Report each line from the records where the string "Profile" turns up.

##### Input data #####

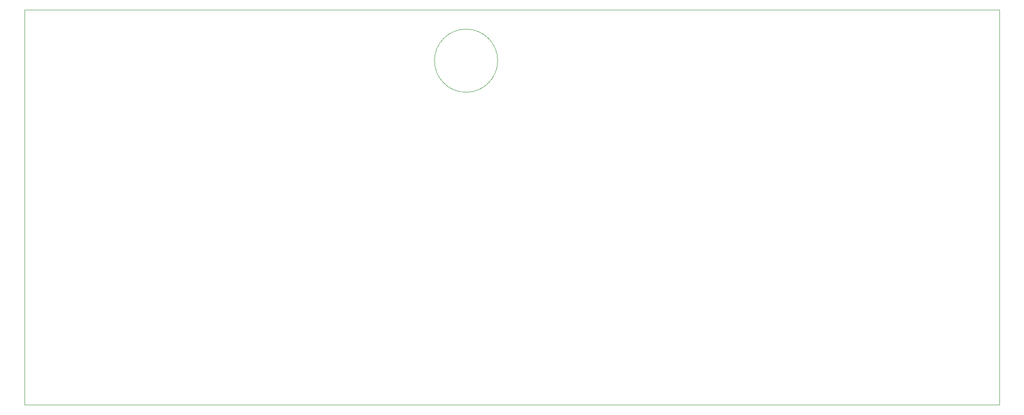
<source format=gm1>
G04 #@! TF.GenerationSoftware,KiCad,Pcbnew,7.0.9*
G04 #@! TF.CreationDate,2023-12-07T14:07:33+01:00*
G04 #@! TF.ProjectId,ESP32-S3_flipdot,45535033-322d-4533-935f-666c6970646f,rev?*
G04 #@! TF.SameCoordinates,Original*
G04 #@! TF.FileFunction,Profile,NP*
%FSLAX46Y46*%
G04 Gerber Fmt 4.6, Leading zero omitted, Abs format (unit mm)*
G04 Created by KiCad (PCBNEW 7.0.9) date 2023-12-07 14:07:33*
%MOMM*%
%LPD*%
G01*
G04 APERTURE LIST*
G04 #@! TA.AperFunction,Profile*
%ADD10C,0.100000*%
G04 #@! TD*
G04 APERTURE END LIST*
D10*
X50000000Y-50000000D02*
X235000000Y-50000000D01*
X235000000Y-125000000D01*
X50000000Y-125000000D01*
X50000000Y-50000000D01*
X139760000Y-59630000D02*
G75*
G03*
X139760000Y-59630000I-6000000J0D01*
G01*
M02*

</source>
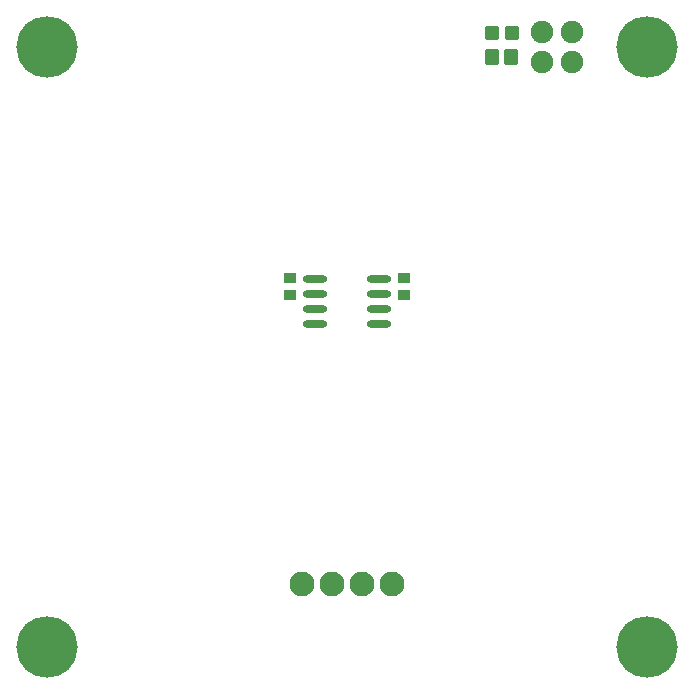
<source format=gts>
G04 Layer: TopSolderMaskLayer*
G04 Panelize: , Column: 2, Row: 2, Board Size: 58.42mm x 58.42mm, Panelized Board Size: 118.84mm x 118.84mm*
G04 EasyEDA v6.5.34, 2023-08-21 18:11:39*
G04 00f0e8dbea56480481fd11457a506d8e,5a6b42c53f6a479593ecc07194224c93,10*
G04 Gerber Generator version 0.2*
G04 Scale: 100 percent, Rotated: No, Reflected: No *
G04 Dimensions in millimeters *
G04 leading zeros omitted , absolute positions ,4 integer and 5 decimal *
%FSLAX45Y45*%
%MOMM*%

%AMMACRO1*1,1,$1,$2,$3*1,1,$1,$4,$5*1,1,$1,0-$2,0-$3*1,1,$1,0-$4,0-$5*20,1,$1,$2,$3,$4,$5,0*20,1,$1,$4,$5,0-$2,0-$3,0*20,1,$1,0-$2,0-$3,0-$4,0-$5,0*20,1,$1,0-$4,0-$5,$2,$3,0*4,1,4,$2,$3,$4,$5,0-$2,0-$3,0-$4,0-$5,$2,$3,0*%
%ADD10O,2.051812X0.6700012*%
%ADD11MACRO1,0.2032X-0.45X-0.5X-0.45X0.5*%
%ADD12MACRO1,0.2032X0.5X-0.55X-0.5X-0.55*%
%ADD13MACRO1,0.1016X-0.45X-0.4X-0.45X0.4*%
%ADD14MACRO1,0.1016X0.45X0.4X0.45X-0.4*%
%ADD15C,5.2032*%
%ADD16C,2.1016*%
%ADD17C,1.9016*%

%LPD*%
D10*
G01*
X2650490Y3492500D03*
G01*
X2650490Y3365500D03*
G01*
X2650490Y3238500D03*
G01*
X2650490Y3111500D03*
G01*
X3191509Y3492500D03*
G01*
X3191509Y3365500D03*
G01*
X3191509Y3238500D03*
G01*
X3191509Y3111500D03*
D11*
G01*
X4144091Y5575292D03*
G01*
X4314090Y5575292D03*
D12*
G01*
X4149092Y5372100D03*
G01*
X4309092Y5372100D03*
D13*
G01*
X3403592Y3498992D03*
G01*
X3403592Y3358992D03*
D14*
G01*
X2438394Y3358992D03*
G01*
X2438394Y3498992D03*
D15*
G01*
X381000Y5461000D03*
G01*
X5461000Y5461000D03*
G01*
X5461000Y381000D03*
G01*
X381000Y381000D03*
D16*
G01*
X3048000Y914400D03*
G01*
X2794000Y914400D03*
G01*
X2540000Y914400D03*
G01*
X3302000Y914400D03*
D17*
G01*
X4572000Y5588000D03*
G01*
X4572000Y5334000D03*
G01*
X4826000Y5334000D03*
G01*
X4826000Y5588000D03*
M02*

</source>
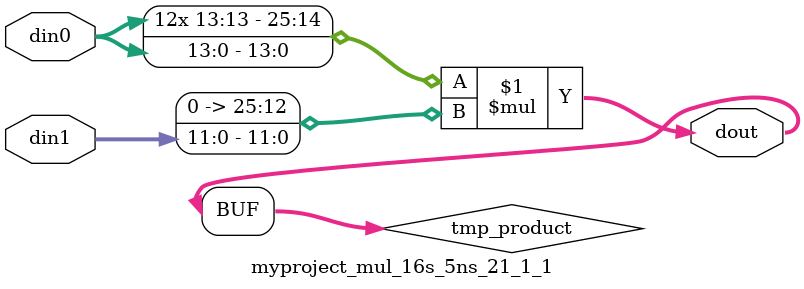
<source format=v>

`timescale 1 ns / 1 ps

  module myproject_mul_16s_5ns_21_1_1(din0, din1, dout);
parameter ID = 1;
parameter NUM_STAGE = 0;
parameter din0_WIDTH = 14;
parameter din1_WIDTH = 12;
parameter dout_WIDTH = 26;

input [din0_WIDTH - 1 : 0] din0; 
input [din1_WIDTH - 1 : 0] din1; 
output [dout_WIDTH - 1 : 0] dout;

wire signed [dout_WIDTH - 1 : 0] tmp_product;












assign tmp_product = $signed(din0) * $signed({1'b0, din1});









assign dout = tmp_product;







endmodule

</source>
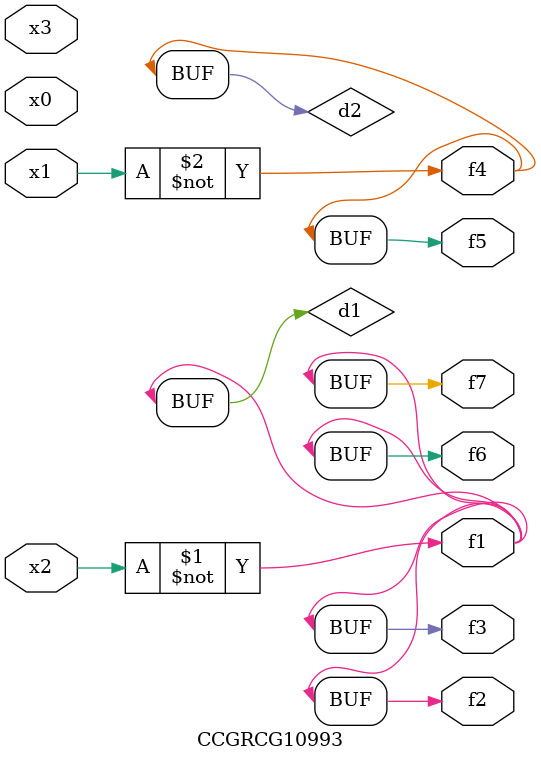
<source format=v>
module CCGRCG10993(
	input x0, x1, x2, x3,
	output f1, f2, f3, f4, f5, f6, f7
);

	wire d1, d2;

	xnor (d1, x2);
	not (d2, x1);
	assign f1 = d1;
	assign f2 = d1;
	assign f3 = d1;
	assign f4 = d2;
	assign f5 = d2;
	assign f6 = d1;
	assign f7 = d1;
endmodule

</source>
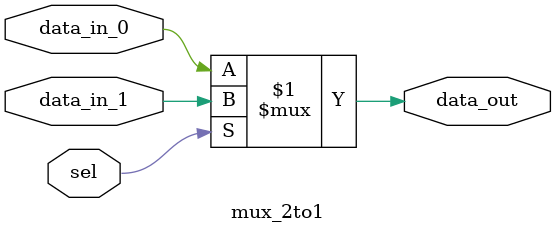
<source format=v>
module mux_2to1 #(
    parameter WIDTH = 1
)(
    input   [WIDTH-1:0] data_in_0,
    input   [WIDTH-1:0] data_in_1,
    input               sel,
    output  [WIDTH-1:0] data_out
);
    assign data_out = (sel) ? data_in_1 : data_in_0;

endmodule
</source>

#####

**Answer to the problem:**
G04 #@! TF.FileFunction,Profile,NP*
G04 #@! TA.AperFunction,Profile*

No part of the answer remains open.